This change adds by default the -cl-denorms-are-zero to the flags used
for kernel compilation. This is done to:
- avoid a large performance penalty on AMD Vega with ROCm (which by
default handles denorms on GFX9 or later).
- make the defaults uniform across CUDA and OpenCL.
Fixes #2593
Change-Id: I9e6183c4367b5960e0e21f1dd342d7695acfbc44
Miscellaneous
^^^^^^^^^^^^^
+
+Improve OpenCL kernel performance on AMD Vega GPUs
+""""""""""""""""""""""""""""""""""""""""""""""""""""""""""""""""""""""""""
+The OpenCL kernel optimization flags did not explicitly turn off denorm handling
+which could lead to performance loss.

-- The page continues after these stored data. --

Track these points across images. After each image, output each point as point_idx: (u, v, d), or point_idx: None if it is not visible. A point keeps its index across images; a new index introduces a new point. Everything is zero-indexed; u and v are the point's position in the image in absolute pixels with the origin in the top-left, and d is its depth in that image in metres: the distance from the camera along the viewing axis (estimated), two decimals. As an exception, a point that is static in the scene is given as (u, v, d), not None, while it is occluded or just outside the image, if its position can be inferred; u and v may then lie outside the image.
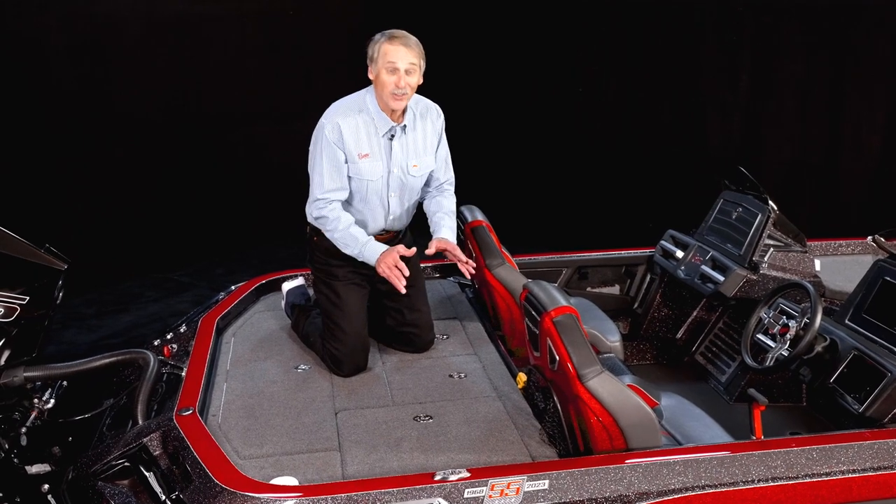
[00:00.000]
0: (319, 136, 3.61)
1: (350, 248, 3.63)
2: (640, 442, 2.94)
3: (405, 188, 3.78)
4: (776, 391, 4.29)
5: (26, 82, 6.91)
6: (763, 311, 4.00)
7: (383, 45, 3.52)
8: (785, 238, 4.49)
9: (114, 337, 6.36)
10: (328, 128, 3.58)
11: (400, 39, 3.53)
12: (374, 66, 3.55)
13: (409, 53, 3.52)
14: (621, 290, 5.17)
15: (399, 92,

The optimization is now explicitly turned
+on both for consistency with CUDA and performance reasons.
+On AMD Vega GPUs (with ROCm) kernel performance improves by up to 30%.
+
+
if (getenv("GMX_OCL_DISABLE_FASTMATH") == NULL)
{
compilerOptions += " -cl-fast-relaxed-math";
+
+ // Hint to the compiler that it can flush denorms to zero.
+ // In CUDA this is triggered by the -use_fast_math flag, equivalent with
+ // -cl-fast-relaxed-math, hence the inclusion on the conditional block.
+ compilerOptions += " -cl-denorms-are-zero";
}
if ((deviceVendorId == OCL_VENDOR_NVIDIA) && getenv("GMX_OCL_VERBOSE"))